Reflect Notes app | A Mini-review
Could Reflect be the best web app for productivity?
During my final week of the digital detox, I signed up for a 7-day free trial of Reflect to see if it was any good. I know I kept saying I wasn’t going to explore any more productivity/note-taking apps, but I was curious. Their website is gorgeous.
Here is a mini-review of what I have experienced in the first six days of using Reflect. From what I have used, all I can say is…
Wow. This is one seriously great application. It has E2EE, too! Reflect reminds me of Obsidian. The learning curve is not bad at all because I have used so many services out there. The extension is spectacular. I can easily clip tweets, parts of a website, and it even pulls in my Kindle book collection with highlights and comments. I was impressed, to say the least.
The only issue I noticed what the Kindle entries did not have location numbers next to highlights. I don’t find this to be an issue, but I can imagine some people would find this annoying. I believe there is a way of importing Readwise data.
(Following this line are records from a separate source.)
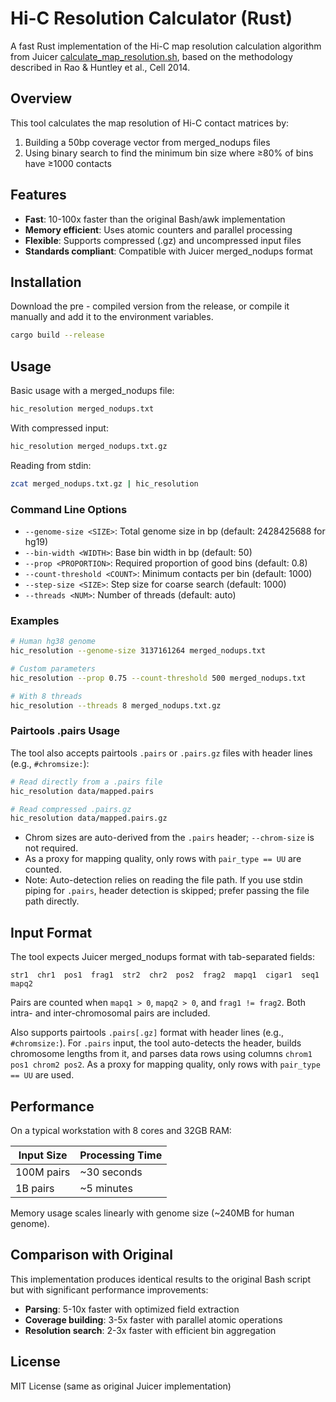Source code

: # Hi-C Resolution Calculator (Rust)

A fast Rust implementation of the Hi-C map resolution calculation algorithm from Juicer [calculate_map_resolution.sh](https://github.com/aidenlab/juicer/blob/main/misc/calculate_map_resolution.sh), based on the methodology described in Rao & Huntley et al., Cell 2014.

## Overview

This tool calculates the map resolution of Hi-C contact matrices by:

1. Building a 50bp coverage vector from merged_nodups files
2. Using binary search to find the minimum bin size where ≥80% of bins have ≥1000 contacts

## Features

- **Fast**: 10-100x faster than the original Bash/awk implementation
- **Memory efficient**: Uses atomic counters and parallel processing
- **Flexible**: Supports compressed (.gz) and uncompressed input files
- **Standards compliant**: Compatible with Juicer merged_nodups format

## Installation

Download the pre - compiled version from the release, or compile it manually and add it to the environment variables.

```bash
cargo build --release
```

## Usage

Basic usage with a merged_nodups file:
```bash
hic_resolution merged_nodups.txt
```

With compressed input:
```bash
hic_resolution merged_nodups.txt.gz
```

Reading from stdin:
```bash
zcat merged_nodups.txt.gz | hic_resolution
```

### Command Line Options

- `--genome-size <SIZE>`: Total genome size in bp (default: 2428425688 for hg19)
- `--bin-width <WIDTH>`: Base bin width in bp (default: 50)  
- `--prop <PROPORTION>`: Required proportion of good bins (default: 0.8)
- `--count-threshold <COUNT>`: Minimum contacts per bin (default: 1000)
- `--step-size <SIZE>`: Step size for coarse search (default: 1000)
- `--threads <NUM>`: Number of threads (default: auto)

### Examples

```bash
# Human hg38 genome
hic_resolution --genome-size 3137161264 merged_nodups.txt

# Custom parameters  
hic_resolution --prop 0.75 --count-threshold 500 merged_nodups.txt

# With 8 threads
hic_resolution --threads 8 merged_nodups.txt.gz
```

### Pairtools .pairs Usage

The tool also accepts pairtools `.pairs` or `.pairs.gz` files with header lines (e.g., `#chromsize:`):

```bash
# Read directly from a .pairs file
hic_resolution data/mapped.pairs

# Read compressed .pairs.gz
hic_resolution data/mapped.pairs.gz
```

- Chrom sizes are auto-derived from the `.pairs` header; `--chrom-size` is not required.
- As a proxy for mapping quality, only rows with `pair_type == UU` are counted.
- Note: Auto-detection relies on reading the file path. If you use stdin piping for `.pairs`, header detection is skipped; prefer passing the file path directly.

## Input Format

The tool expects Juicer merged_nodups format with tab-separated fields:
```
str1  chr1  pos1  frag1  str2  chr2  pos2  frag2  mapq1  cigar1  seq1  mapq2
```

Pairs are counted when `mapq1 > 0`, `mapq2 > 0`, and `frag1 != frag2`. Both intra- and inter-chromosomal pairs are included.

Also supports pairtools `.pairs[.gz]` format with header lines (e.g., `#chromsize:`). For `.pairs` input, the tool auto-detects the header, builds chromosome lengths from it, and parses data rows using columns `chrom1 pos1 chrom2 pos2`. As a proxy for mapping quality, only rows with `pair_type == UU` are used.

## Performance

On a typical workstation with 8 cores and 32GB RAM:

| Input Size | Processing Time |
|------------|----------------|
| 100M pairs | ~30 seconds |
| 1B pairs   | ~5 minutes |

Memory usage scales linearly with genome size (~240MB for human genome).

## Comparison with Original

This implementation produces identical results to the original Bash script but with significant performance improvements:

- **Parsing**: 5-10x faster with optimized field extraction
- **Coverage building**: 3-5x faster with parallel atomic operations  
- **Resolution search**: 2-3x faster with efficient bin aggregation

## License

MIT License (same as original Juicer implementation)

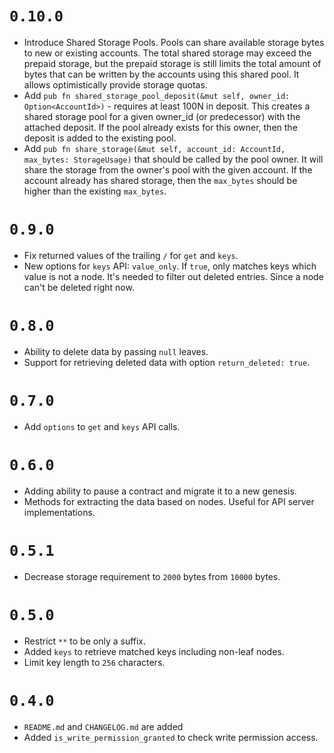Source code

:# `0.10.0`

- Introduce Shared Storage Pools. Pools can share available storage bytes to new or existing accounts. The total shared storage may exceed the prepaid storage, but the prepaid storage is still limits the total amount of bytes that can be written by the accounts using this shared pool. It allows optimistically provide storage quotas.
- Add `pub fn shared_storage_pool_deposit(&mut self, owner_id: Option<AccountId>)` - requires at least 100N in deposit. This creates a shared storage pool for a given owner_id (or predecessor) with the attached deposit. If the pool already exists for this owner, then the deposit is added to the existing pool.
- Add `pub fn share_storage(&mut self, account_id: AccountId, max_bytes: StorageUsage)` that should be called by the pool owner. It will share the storage from the owner's pool with the given account. If the account already has shared storage, then the `max_bytes` should be higher than the existing `max_bytes`.

# `0.9.0`

- Fix returned values of the trailing `/` for `get` and `keys`.
- New options for `keys` API: `value_only`. If `true`, only matches keys which value is not a node. It's needed to filter out deleted entries. Since a node can't be deleted right now.

# `0.8.0`

- Ability to delete data by passing `null` leaves.
- Support for retrieving deleted data with option `return_deleted: true`.

# `0.7.0`

- Add `options` to `get` and `keys` API calls.

# `0.6.0`

- Adding ability to pause a contract and migrate it to a new genesis.
- Methods for extracting the data based on nodes. Useful for API server implementations.

# `0.5.1`

- Decrease storage requirement to `2000` bytes from `10000` bytes.

# `0.5.0`

- Restrict `**` to be only a suffix.
- Added `keys` to retrieve matched keys including non-leaf nodes.
- Limit key length to `256` characters.

# `0.4.0`

- `README.md` and `CHANGELOG.md` are added
- Added `is_write_permission_granted` to check write permission access.

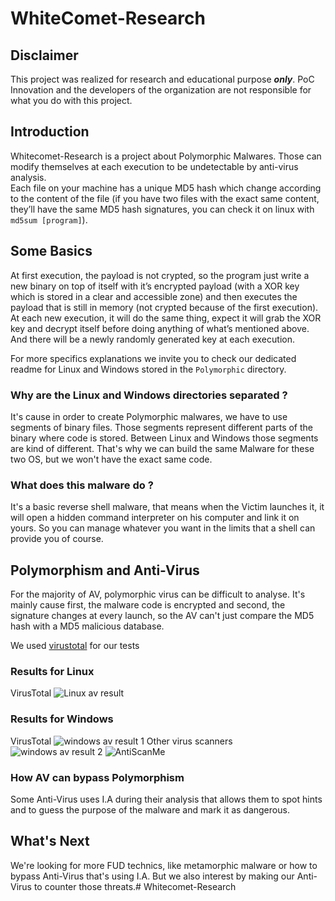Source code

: # WhiteComet-Research

## Disclaimer

This project was realized for research and educational purpose ***only***. PoC Innovation and the developers of the organization are not responsible for what you do with this project.

## Introduction

Whitecomet-Research is a project about Polymorphic Malwares. Those can modify themselves at each execution to be undetectable by anti-virus analysis.  
Each file on your machine has a unique MD5 hash which change according to the content of the file (if you have two files with the exact same content, they’ll have the same MD5 hash signatures, you can check it on linux with `md5sum [program]`). 


## Some Basics

At first execution, the payload is not crypted, so the program just write a new binary on top of itself with it’s encrypted payload (with a XOR key which is stored in a clear and accessible zone) and then executes the payload that is still in memory (not crypted because of the first execution).  
At each new execution, it will do the same thing, expect it will grab the XOR key and decrypt itself before doing anything of what’s mentioned above. And there will be a newly randomly generated key at each execution.

For more specifics explanations we invite you to check our dedicated readme for Linux and Windows stored in the `Polymorphic` directory.

### Why are the Linux and Windows directories separated ?

It's cause in order to create Polymorphic malwares, we have to use segments of binary files. Those segments represent different parts of the binary where code is stored.
Between Linux and Windows those segments are kind of different. That's why we can build the same Malware for these two OS, but we won't have the exact same code.

### What does this malware do ?

It's a basic reverse shell malware, that means when the Victim launches it, it will open a hidden command interpreter on his computer and link it on yours. So you can manage whatever you want in the limits that a shell can provide you of course.

## Polymorphism and Anti-Virus

For the majority of AV, polymorphic virus can be difficult to analyse. It's mainly cause first, the malware code is encrypted and second, the signature changes at every launch, so the AV can't just compare the MD5 hash with a MD5 malicious database.

We used [virustotal](https://www.virustotal.com) for our tests

### Results for Linux
VirusTotal
![Linux av result](https://media.discordapp.net/attachments/553270916570939422/705782405474156624/2020-05-01-160700_1187x817_scrot.png)

### Results for Windows
VirusTotal
![windows av result 1](https://media.discordapp.net/attachments/553270916570939422/710856571931852840/unknown.png)
Other virus scanners
![windows av result 2](https://media.discordapp.net/attachments/553270916570939422/710895246204207205/unknown.png)
![AntiScanMe](https://media.discordapp.net/attachments/553270916570939422/710888465432051762/UrawXTs2TIph.png)

### How AV can bypass Polymorphism

Some Anti-Virus uses I.A during their analysis that allows them to spot hints and to guess the purpose of the malware and mark it as dangerous.

## What's Next

We're looking for more FUD technics, like metamorphic malware or how to bypass Anti-Virus that's using I.A. But we also interest by making our Anti-Virus to counter those threats.# Whitecomet-Research
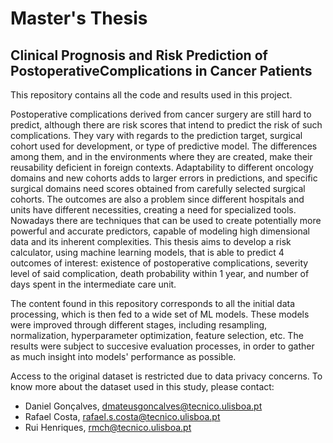 # Master's Thesis
## Clinical Prognosis and Risk Prediction of PostoperativeComplications in Cancer Patients

This repository contains all the code and results used in this project.

Postoperative complications derived from cancer surgery are still hard to predict, although there are risk scores that intend to predict the risk of such complications. They vary with regards to the prediction target, surgical cohort used for development, or type of predictive model. The differences among them, and in the environments where they are created, make their reusability deficient in foreign contexts. Adaptability to different oncology domains and new cohorts adds to larger errors in predictions, and specific surgical domains need scores obtained from carefully selected surgical cohorts. The outcomes are also a problem since different hospitals and units have different necessities, creating a need for specialized tools. Nowadays there are techniques that can be used to create potentially more powerful and accurate predictors, capable of modeling high dimensional data and its inherent complexities. This thesis aims to develop a risk calculator, using machine learning models, that is able to predict 4 outcomes of interest: existence of postoperative complications, severity level of said complication, death probability within 1 year, and number of days spent in the intermediate care unit.

The content found in this repository corresponds to all the initial data processing, which is then fed to a wide set of ML models. These models were improved through different stages, including resampling, normalization, hyperparameter optimization, feature selection, etc. The results were subject to succesive evaluation processes, in order to gather as much insight into models' performance as possible.

Access to the original dataset is restricted due to data privacy concerns. To know more about the dataset used in this study, please contact:
- Daniel Gonçalves, dmateusgoncalves@tecnico.ulisboa.pt
- Rafael Costa, rafael.s.costa@tecnico.ulisboa.pt
- Rui Henriques, rmch@tecnico.ulisboa.pt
However, I don’t use that service, so I can’t say if it works or not.
Finally, the Whisper AI feature for transcription is the best I have ever used for dictating my ideas and thoughts. This is miles better than asking Siri (anything beats Siri).
Reflect can appear as pricey ($120 for the year). I guess it is worth it when you think about the features, E2EE sync, publishing, calendar integration, an extension, and a whole list of other little details it includes. If I was going to use Obsidian again (I’m not), I would have to buy the sync and publishing options at $192 per year, so Reflect is actually a great deal.
It’s not an outliner
When I looked at the website (and other websites), I thought the app was an outliner like Logseq. That’s not necessarily the case. The daily notes, a starting point for each day, offers an outliner to start recording. I was quick to discover I can treat the daily notes and new notes like a traditional note-taking app. I love the backlinking that appears at the bottom of each note. Tracing back to previous entries is something I have come to appreciate. I miss it when I am using Apple Notes.
It works offline!
One thing that I don’t get is the fact that their download page shows the application as an Apple-centric service. I have had this app on my radar for some time now, but I never tried it because I was using a Chromebook / Windows PC at the time. Now, I am all in with the Apple ecosystem. However, you can use it through a web browser. You are getting something like Obsidian, but it can be accessed through a web browser. How cool is that?
So when the home page of Reflect mentioned offline, I thought that was for the Apple apps. Nope. You can install Reflect as a PWA, and it works offline through the web browser! Mind blown — seriously. This changes everything. I thought Amplenote was the only PWA offline app out there. Just think — you could have web access to a networking note-taking app, similar to Obsidian, at work.
It has AI!
Reflect uses GPT-4. I’ve only used it a few times. What I have used has worked as expected. I’m new to AI. I am learning as I go along, so the YouTube videos presented by Sam Claasen have helped me understand how AI can enhance my productivity. One AI feature I like the most creates backlinks automatically.
The message that comes across from Alex MacCaw and through the Discord server is the focus on reliability. I can see that. The Mac and web app are fast, reliable, and easy to navigate. Even if the iPhone and iPad (Beta) are not in the App Store, they perform exceptionally well.
Again, the Whisper AI for transcription is available. I like having the lock screen widget accessible, so I can conveniently record an idea down with as little friction as possible. When I access my daily note, an outliner point called Audio memos appears. I am able to view all my memos, in written form, and I can decide where I want to put them.
Overall, I love Reflect. It is an app I would seriously consider buying into. There is so much going on. Maybe 7-days is too short of a time to truly test an application. Perhaps 14 days would be more sufficient? Tomorrow, I will get to test if Reflect is accessible in my workplace. You know how firewalls can be a pain to anyone’s intentions.
Is $120 too expensive for the service? I don’t think so. You are getting a quality application with a lot of functionality. I haven’t covered everything the app can do. It’s meant to be a mini-review, after all.
As always, thank you for reading my post.